### WHAT IS EXPECTED:
Please show every line in the items below that contains the word "conditions", copying each line in full.
(MATERIAL FOR THIS TASK Opens)
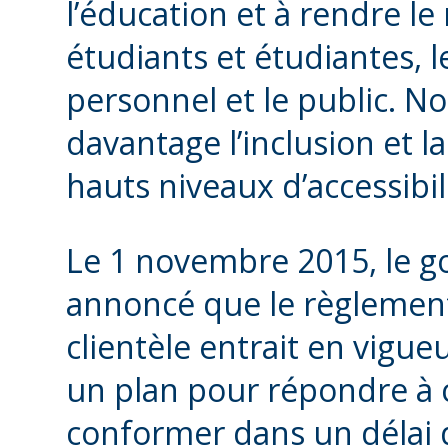
l’éducation et à rendre le
étudiants et étudiantes, l
personnel et le public. 
davantage l’inclusion et la
hauts niveaux d’accessibil
Le 1 novembre 2015, le 
annoncé que le règlement 
clientèle entrait en vigueu
un plan pour répondre à 
conformer dans un délai 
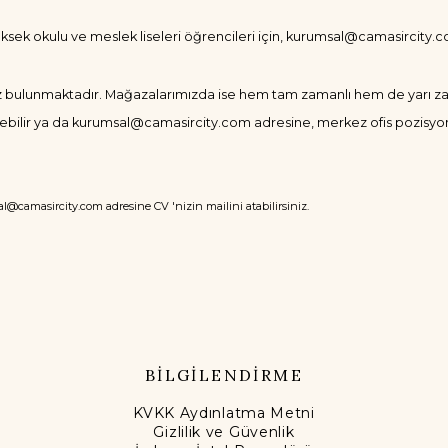
sek okulu ve meslek liseleri öğrencileri için,
kurumsal@camasircity.
ulunmaktadır. Mağazalarımızda ise hem tam zamanlı hem de yarı zaman
ebilir ya da
kurumsal@camasircity.com
adresine, merkez ofis pozisyonl
l@camasircity.com
adresine CV 'nizin mailini atabilirsiniz.
BİLGİLENDİRME
KVKK Aydınlatma Metni
Gizlilik ve Güvenlik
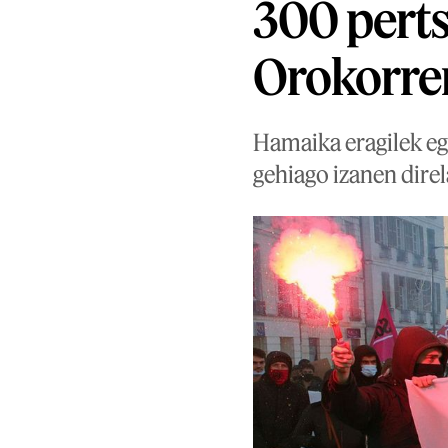
300 perts
Orokorrer
Hamaika eragilek eg
gehiago izanen direl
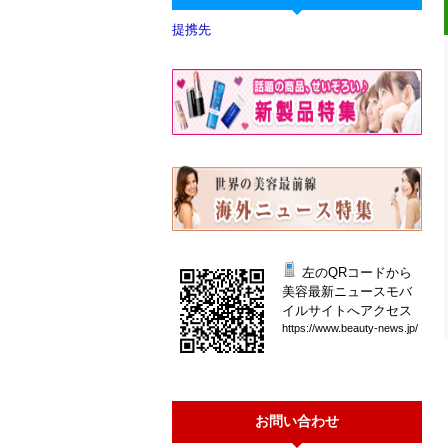
提携先
左のQRコードから
美容最新ニュースモバ
イルサイトへアクセス
htt
ps:
//w
ww.
bea
uty
-ne
ws.
jp/
お問い合わせ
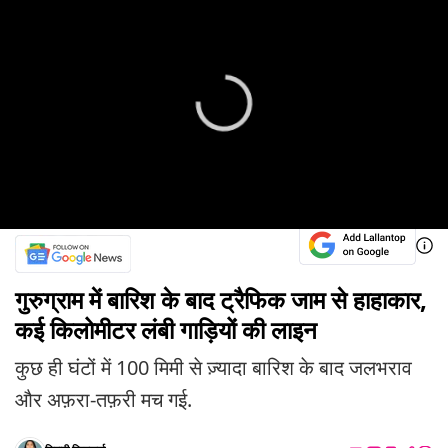
गुरुग्राम में बारिश के बाद ट्रैफिक जाम से हाहाकार,
कई किलोमीटर लंबी गाड़ियों की लाइन
कुछ ही घंटों में 100 मिमी से ज़्यादा बारिश के बाद जलभराव
और अफ़रा-तफ़री मच गई.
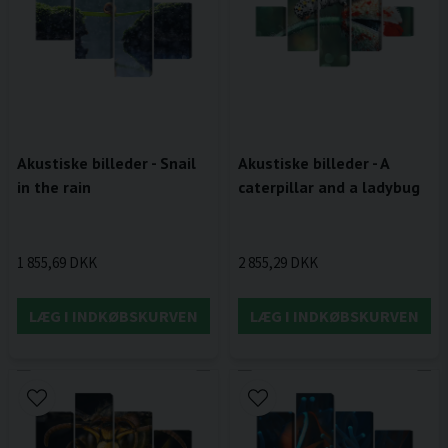
Akustiske billeder - Snail
Akustiske billeder - A
in the rain
caterpillar and a ladybug
1 855,69 DKK
2 855,29 DKK
LÆG I INDKØBSKURVEN
LÆG I INDKØBSKURVEN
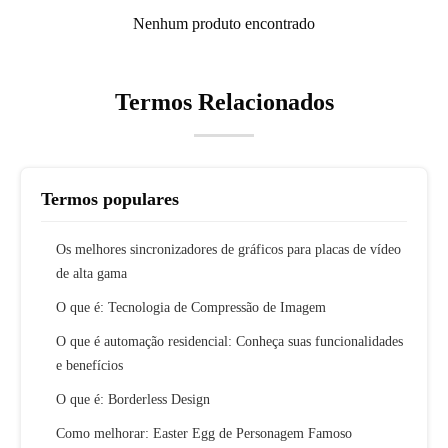
Nenhum produto encontrado
Termos Relacionados
Termos populares
Os melhores sincronizadores de gráficos para placas de vídeo
de alta gama
O que é: Tecnologia de Compressão de Imagem
O que é automação residencial: Conheça suas funcionalidades
e benefícios
O que é: Borderless Design
Como melhorar: Easter Egg de Personagem Famoso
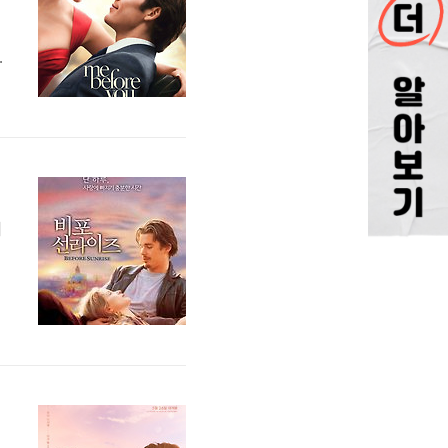
크
로
의
이
어
,
.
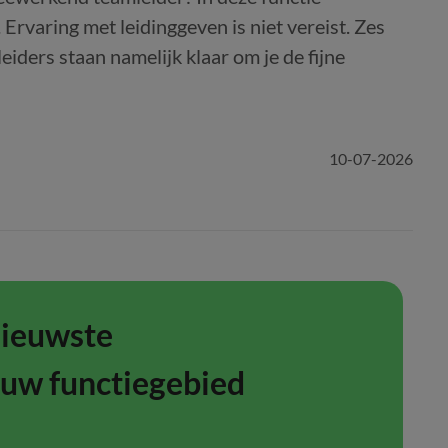
Ervaring met leidinggeven is niet vereist. Zes
iders staan namelijk klaar om je de fijne
10-07-2026
nieuwste
ouw functiegebied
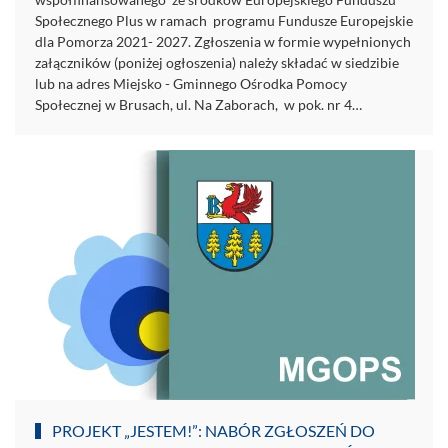
Społecznego Plus w ramach programu Fundusze Europejskie
dla Pomorza 2021- 2027. Zgłoszenia w formie wypełnionych
załączników (poniżej ogłoszenia) należy składać w siedzibie
lub na adres Miejsko - Gminnego Ośrodka Pomocy
Społecznej w Brusach, ul. Na Zaborach, w pok. nr 4…
PROJEKT „JESTEM!”: NABÓR ZGŁOSZEŃ DO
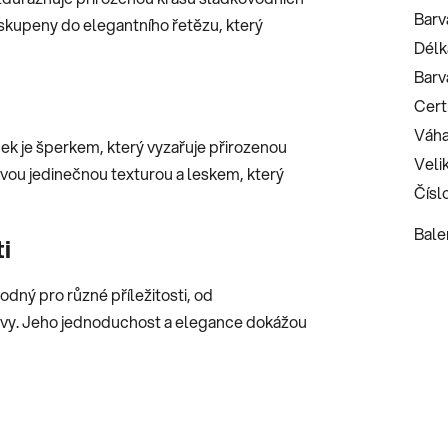
Barv
eskupeny do elegantního řetězu, který
Délk
Barv
Certi
Váha
ek je šperkem, který vyzařuje přirozenou
Veli
svou jedinečnou texturou a leskem, který
Číslo
Bale
i
dný pro různé příležitosti, od
lavy. Jeho jednoduchost a elegance dokážou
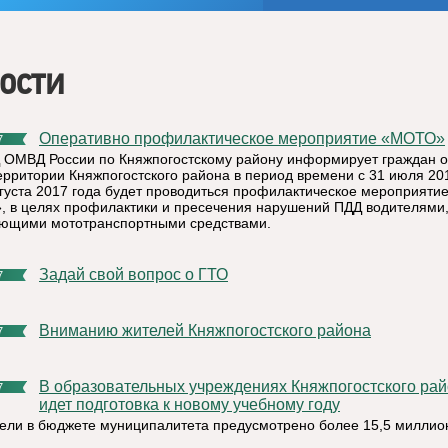
ости
Оперативно профилактическое мероприятие «МОТО»
7
ОМВД России по Княжпогостскому району информирует граждан о
территории Княжпогостского района в период времени с 31 июля 20
вгуста 2017 года будет проводиться профилактическое мероприяти
 в целях профилактики и пресечения нарушений ПДД водителями
ющими мототранспортными средствами.
Задай свой вопрос о ГТО
7
Вниманию жителей Княжпогостского района
7
В образовательных учреждениях Княжпогостского района
7
идет подготовка к новому учебному году
цели в бюджете муниципалитета предусмотрено более 15,5 миллио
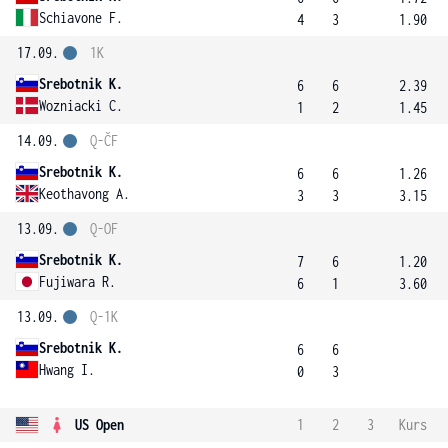
Schiavone F.
4
3
1.90
17.09.
1K
Srebotnik K.
6
6
2.39
Wozniacki C.
1
2
1.45
14.09.
Q-ČF
Srebotnik K.
6
6
1.26
Keothavong A.
3
3
3.15
13.09.
Q-OF
Srebotnik K.
7
6
1.20
Fujiwara R.
6
1
3.60
13.09.
Q-1K
Srebotnik K.
6
6
Hwang I.
0
3
US Open
1
2
3
Kurs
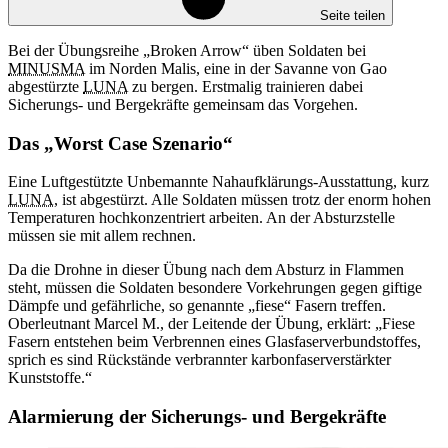
Seite teilen
Bei der Übungsreihe „Broken Arrow“ üben Soldaten bei
MINUSMA
im Norden Malis, eine in der Savanne von Gao
abgestürzte
LUNA
zu bergen. Erstmalig trainieren dabei
Sicherungs- und Bergekräfte gemeinsam das Vorgehen.
Das „Worst Case Szenario“
Eine Luftgestützte Unbemannte Nahaufklärungs-Ausstattung, kurz
LUNA
, ist abgestürzt. Alle Soldaten müssen trotz der enorm hohen
Temperaturen hochkonzentriert arbeiten. An der Absturzstelle
müssen sie mit allem rechnen.
Da die Drohne in dieser Übung nach dem Absturz in Flammen
steht, müssen die Soldaten besondere Vorkehrungen gegen giftige
Dämpfe und gefährliche, so genannte „fiese“ Fasern treffen.
Oberleutnant Marcel M., der Leitende der Übung, erklärt: „Fiese
Fasern entstehen beim Verbrennen eines Glasfaserverbundstoffes,
sprich es sind Rückstände verbrannter karbonfaserverstärkter
Kunststoffe.“
Alarmierung der Sicherungs- und Bergekräfte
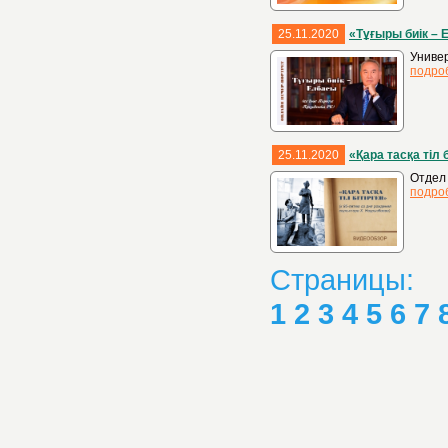
25.11.2020
«Тұғыры биік –
Универ
подро
25.11.2020
«Қара тасқа тіл 
Отдел 
подро
Страницы:
1
2
3
4
5
6
7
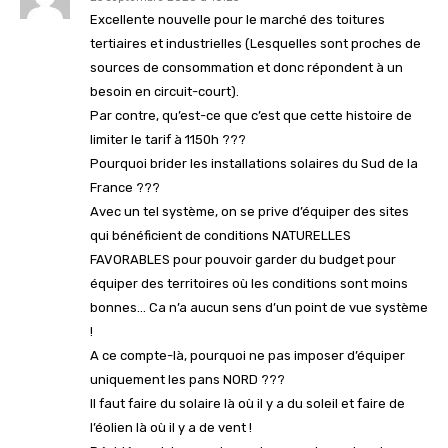
Excellente nouvelle pour le marché des toitures
tertiaires et industrielles (Lesquelles sont proches de
sources de consommation et donc répondent à un
besoin en circuit-court).
Par contre, qu’est-ce que c’est que cette histoire de
limiter le tarif à 1150h ???
Pourquoi brider les installations solaires du Sud de la
France ???
Avec un tel système, on se prive d’équiper des sites
qui bénéficient de conditions NATURELLES
FAVORABLES pour pouvoir garder du budget pour
équiper des territoires où les conditions sont moins
bonnes… Ca n’a aucun sens d’un point de vue système
!
A ce compte-là, pourquoi ne pas imposer d’équiper
uniquement les pans NORD ???
Il faut faire du solaire là où il y a du soleil et faire de
l’éolien là où il y a de vent !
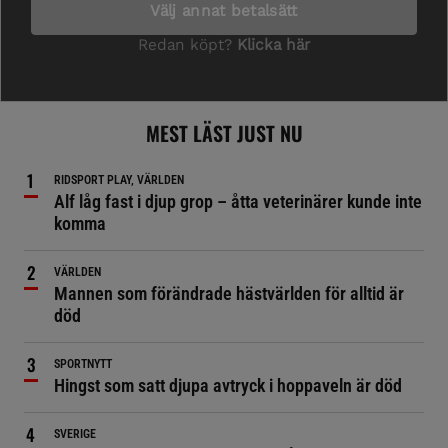
MEST LÄST JUST NU
RIDSPORT PLAY, VÄRLDEN
Alf låg fast i djup grop – åtta veterinärer kunde inte
komma
VÄRLDEN
Mannen som förändrade hästvärlden för alltid är
död
SPORTNYTT
Hingst som satt djupa avtryck i hoppaveln är död
SVERIGE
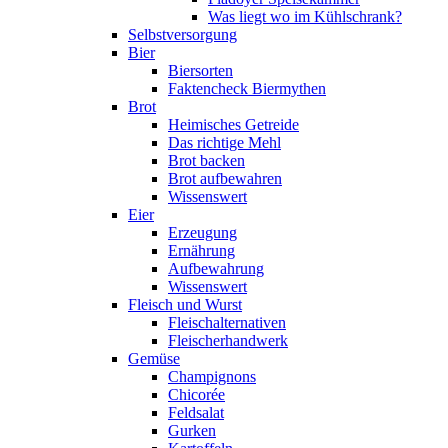
Was liegt wo im Kühlschrank?
Selbstversorgung
Bier
Biersorten
Faktencheck Biermythen
Brot
Heimisches Getreide
Das richtige Mehl
Brot backen
Brot aufbewahren
Wissenswert
Eier
Erzeugung
Ernährung
Aufbewahrung
Wissenswert
Fleisch und Wurst
Fleischalternativen
Fleischerhandwerk
Gemüse
Champignons
Chicorée
Feldsalat
Gurken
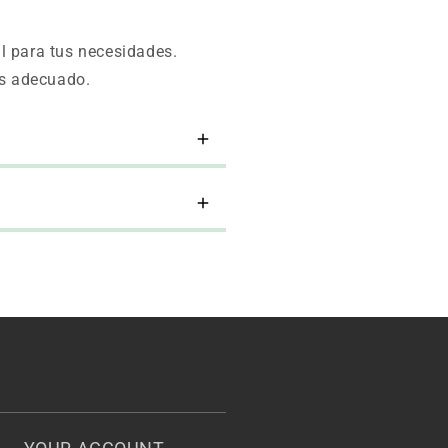
l para tus necesidades.
ás adecuado.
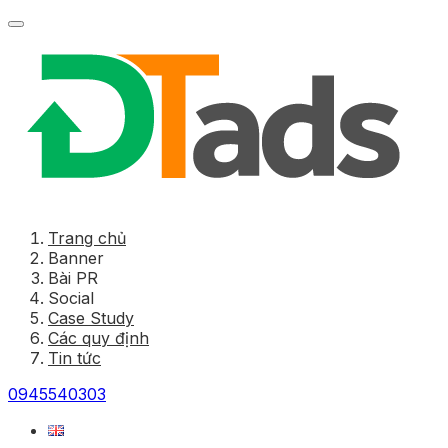
Trang chủ
Banner
Bài PR
Social
Case Study
Các quy định
Tin tức
0945540303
(MATERIAL FOR THIS TASK Closes)
### ANSWER TO THE PROBLEM:
qui bénéficient de conditions NATURELLES
équiper des territoires où les conditions sont moins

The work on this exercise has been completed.